Indos (short for Indo-Europeans) are a Eurasian people of mixed Indonesian and European descent. The early (pre-colonial) evolution of this hybrid Eurasian community in the East Indies commenced during the arrival of Portuguese traders in the 16th century and continued with the arrival of Dutch (VOC) traders in the 17th and 18th century.
At the start of the 19th century, official colonisation of the East Indies started and the territorial claims of the VOC expanded into a fully fledged colony named the Dutch East Indies. The existing pre-colonial Indo-European communities were considerably complemented with Indos descending from European males settling in the Dutch East Indies. These European settlers, who were government officials, business men, planters and particularly military men without wives, engaged in relations with native women. Their offspring was considered Indo-European and if acknowledged by the father belonged to the European legal class in the colony.

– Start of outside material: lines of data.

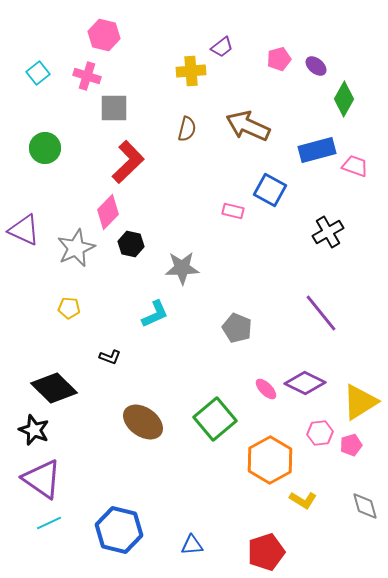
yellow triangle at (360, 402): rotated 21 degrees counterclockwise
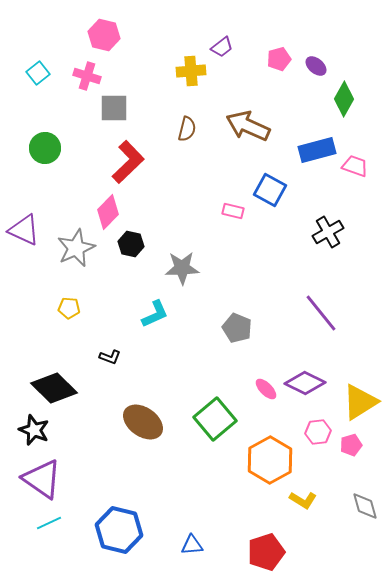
pink hexagon at (320, 433): moved 2 px left, 1 px up
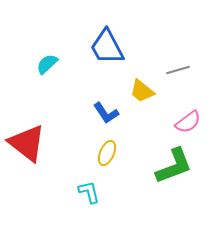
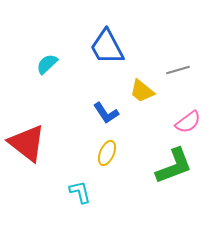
cyan L-shape: moved 9 px left
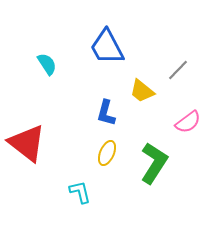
cyan semicircle: rotated 100 degrees clockwise
gray line: rotated 30 degrees counterclockwise
blue L-shape: rotated 48 degrees clockwise
green L-shape: moved 20 px left, 3 px up; rotated 36 degrees counterclockwise
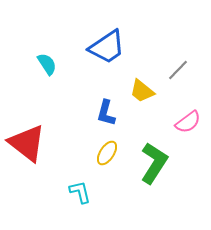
blue trapezoid: rotated 96 degrees counterclockwise
yellow ellipse: rotated 10 degrees clockwise
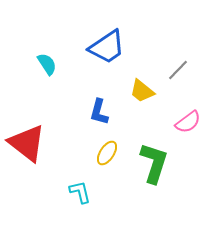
blue L-shape: moved 7 px left, 1 px up
green L-shape: rotated 15 degrees counterclockwise
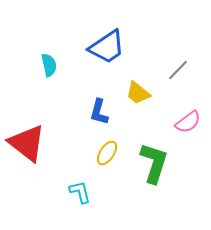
cyan semicircle: moved 2 px right, 1 px down; rotated 20 degrees clockwise
yellow trapezoid: moved 4 px left, 2 px down
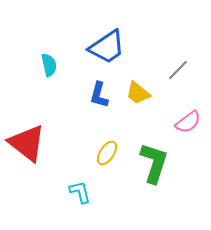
blue L-shape: moved 17 px up
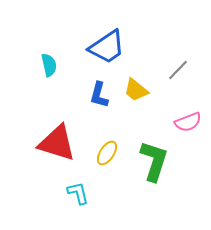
yellow trapezoid: moved 2 px left, 3 px up
pink semicircle: rotated 16 degrees clockwise
red triangle: moved 30 px right; rotated 21 degrees counterclockwise
green L-shape: moved 2 px up
cyan L-shape: moved 2 px left, 1 px down
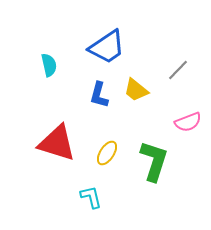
cyan L-shape: moved 13 px right, 4 px down
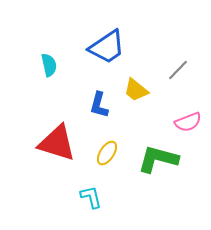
blue L-shape: moved 10 px down
green L-shape: moved 4 px right, 2 px up; rotated 93 degrees counterclockwise
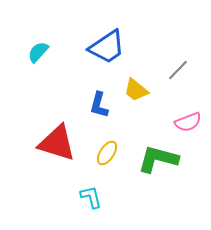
cyan semicircle: moved 11 px left, 13 px up; rotated 125 degrees counterclockwise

In 1860, there were fewer than 1,000 European females against over 22,000 European males. It was only by the end of the 19th century that a sizeable number of Dutch women started to arrive in the colony. This increasingly hastened the growing pressure to assimilate Indo culture into dominant Dutch culture.
At the end of the colonial era, a community of about 300,000 Indo-Europeans was registered as Dutch citizens and Indos continued to form the majority of the European legal class. When, in the second half of the 20th century, the independent Republic of Indonesia was established, practically all Europeans, including the Indo-Europeans who by now had adopted a one sided identification with their paternal lineage, emigrated from the country.
There are distinctive historical patterns of evolving social and cultural perspectives on Indo-European society and its culture. Throughout the colonial history of the Dutch East Indies key cultural elements such as language, clothing and lifestyle have a different emphasis in each phase of its evolution. Over time, the Indo mix culture was forced to adopt more and more Dutch trades and customs. To describe the colonial era, it is diligent to differentiate between each distinctive time period in the 19th and 20th century.
Formal colonisation commenced at the dawn of the 19th century when the Netherlands took possession of all VOC assets. Before that time the VOC was in principle just another trading power among many, establishing trading posts and settlements in strategic places around the archipelago. The Dutch gradually extended their small nation’s sovereignty over most of the islands in the East Indies. The existing VOC trading posts and the VOC's European and Eurasian settlements were developed into Dutch ruled enclaves, with the VOC's own administration governing both their indigenous and expatriate populations.